Desafio coletivo
De quando em quando, tomamos conhecimento de projetos que pelo significado em um dado contexto, são portadores de possibilidades bem maiores que aquelas previstas nos seus objetivos específicos.
Função da abrangência, fortalecem a imagem dos empreendedores, abrem as condições para novos projetos, ratificam a competência e credibilidade, além de retornarem financeiramente com ganhos compensadores.
Quando da sua formulação, seus objetivos conduzem à identificação de determinadas competências que resultam no recrutamento e seleção dos profissionais que estarão compondo o sujeito coletivo, responsável pelo planejamento e execução.

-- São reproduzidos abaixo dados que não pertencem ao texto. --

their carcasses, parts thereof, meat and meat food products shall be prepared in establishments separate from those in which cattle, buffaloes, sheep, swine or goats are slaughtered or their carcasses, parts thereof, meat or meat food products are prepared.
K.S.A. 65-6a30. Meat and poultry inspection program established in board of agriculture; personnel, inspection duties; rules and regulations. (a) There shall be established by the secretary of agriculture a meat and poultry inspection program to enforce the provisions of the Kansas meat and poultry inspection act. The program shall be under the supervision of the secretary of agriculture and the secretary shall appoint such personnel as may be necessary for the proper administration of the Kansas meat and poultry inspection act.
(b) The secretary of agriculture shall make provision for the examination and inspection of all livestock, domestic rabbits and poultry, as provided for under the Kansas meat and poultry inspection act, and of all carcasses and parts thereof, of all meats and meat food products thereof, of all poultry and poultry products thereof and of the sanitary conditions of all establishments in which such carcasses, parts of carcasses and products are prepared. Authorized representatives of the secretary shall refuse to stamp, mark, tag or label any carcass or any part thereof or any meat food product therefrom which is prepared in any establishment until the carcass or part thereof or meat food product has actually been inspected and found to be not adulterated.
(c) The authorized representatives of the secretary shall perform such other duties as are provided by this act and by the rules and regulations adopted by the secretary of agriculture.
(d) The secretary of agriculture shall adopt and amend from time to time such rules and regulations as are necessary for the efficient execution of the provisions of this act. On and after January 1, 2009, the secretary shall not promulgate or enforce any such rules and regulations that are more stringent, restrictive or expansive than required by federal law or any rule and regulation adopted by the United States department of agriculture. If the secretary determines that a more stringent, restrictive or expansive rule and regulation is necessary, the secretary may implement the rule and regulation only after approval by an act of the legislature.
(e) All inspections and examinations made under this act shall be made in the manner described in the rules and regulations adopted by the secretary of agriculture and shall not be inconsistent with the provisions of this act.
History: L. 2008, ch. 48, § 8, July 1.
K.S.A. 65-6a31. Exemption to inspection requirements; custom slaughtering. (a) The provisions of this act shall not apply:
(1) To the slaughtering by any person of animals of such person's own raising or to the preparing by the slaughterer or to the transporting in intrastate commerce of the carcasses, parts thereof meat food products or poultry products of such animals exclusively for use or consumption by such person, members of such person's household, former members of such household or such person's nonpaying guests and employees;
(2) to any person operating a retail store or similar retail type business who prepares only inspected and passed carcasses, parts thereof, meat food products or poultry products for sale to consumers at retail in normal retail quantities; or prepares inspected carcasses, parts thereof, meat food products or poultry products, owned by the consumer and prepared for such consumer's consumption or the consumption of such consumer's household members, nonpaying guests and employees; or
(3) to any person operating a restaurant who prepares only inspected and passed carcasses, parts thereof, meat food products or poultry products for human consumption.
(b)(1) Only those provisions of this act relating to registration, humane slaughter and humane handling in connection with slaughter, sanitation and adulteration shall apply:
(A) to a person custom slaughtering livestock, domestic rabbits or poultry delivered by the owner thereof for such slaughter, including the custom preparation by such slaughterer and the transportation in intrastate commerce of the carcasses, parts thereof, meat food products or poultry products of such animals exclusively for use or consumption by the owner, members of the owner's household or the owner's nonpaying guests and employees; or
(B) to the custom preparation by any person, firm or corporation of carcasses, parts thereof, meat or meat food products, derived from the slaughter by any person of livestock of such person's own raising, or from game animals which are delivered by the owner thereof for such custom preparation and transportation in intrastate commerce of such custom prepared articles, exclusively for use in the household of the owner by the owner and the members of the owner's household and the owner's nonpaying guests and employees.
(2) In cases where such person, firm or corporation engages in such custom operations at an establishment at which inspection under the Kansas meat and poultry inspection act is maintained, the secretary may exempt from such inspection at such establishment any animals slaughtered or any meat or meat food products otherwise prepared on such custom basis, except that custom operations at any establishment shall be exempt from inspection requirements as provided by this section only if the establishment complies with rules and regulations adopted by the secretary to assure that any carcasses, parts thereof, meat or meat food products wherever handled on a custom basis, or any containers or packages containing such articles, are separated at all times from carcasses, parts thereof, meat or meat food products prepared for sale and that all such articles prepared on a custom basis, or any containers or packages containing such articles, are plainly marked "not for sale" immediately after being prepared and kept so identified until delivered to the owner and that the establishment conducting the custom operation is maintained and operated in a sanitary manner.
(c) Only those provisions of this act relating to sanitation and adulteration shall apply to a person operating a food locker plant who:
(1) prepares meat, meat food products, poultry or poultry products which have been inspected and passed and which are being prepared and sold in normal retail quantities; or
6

A dimensão do projeto trará para a mesa um grande e variado contingente. Desde os funcionários de uma mesma instituição até os representantes de nações estrangeiras colocando-se entre tais extremos uma imensa gama de possíveis combinações.
Qualquer que venha a ser a organização proposta, as regras devem ser claras, conhecidas e ratificadas por todos.
O engajamento coletivo caracteriza a marca dominante da condução.
A garantia da transparência dos desdobramentos e a disponibilidade dos resultados, permitirão que o projeto receba energia maior que a soma dos seus condutores.
Muitos agentes internos e externos, podem causar perturbações, resultando em diferenças entre o projetado e o realizado. Deverá existir a necessária atenção para que os elementos de controle possam ser acionados no tempo próprio, garantindo a correção de rumo.
Não raramente, as contingências trazem para a mesa dos trabalhos, novos participantes especialistas de forma permanente ou temporária.
A gestão deve garantir a integração de todos os processos, valendo-se de indicadores que permitam medidas proativas.
O rigor e detalhamento no trato da memória do projeto, garantirá consistência nas muitas informações cobradas ao longo do tempo, além de legar para atividades futuras uma base que mudará o limiar de partida e a condução de novas iniciativas.
Entretanto, sabemos que na implantação de projetos permeiam oportunidades de ordem política e financeira, possibilitando o despertar de outros interesses individuais e de grupos.
Apesar da ética ser um pressuposto inquestionável, não se pode duvidar de ações que contrariem as condições desejáveis de realização.
Fazer vista grossa para a evolução de determinadas distorções, violenta os objetivos, fragmenta o sujeito coletivo, diminui o engajamento, ameaça os resultados.
Função do desvio que possa ocorrer, queimam-se imagens, perde-se credibilidade, fecham-se portas futuras.
A mídia investigativa, traz a público com frequência exemplos práticos do exercício indesejado na execução de projetos.
O que sempre se espera é um forte respeito às regras acordadas.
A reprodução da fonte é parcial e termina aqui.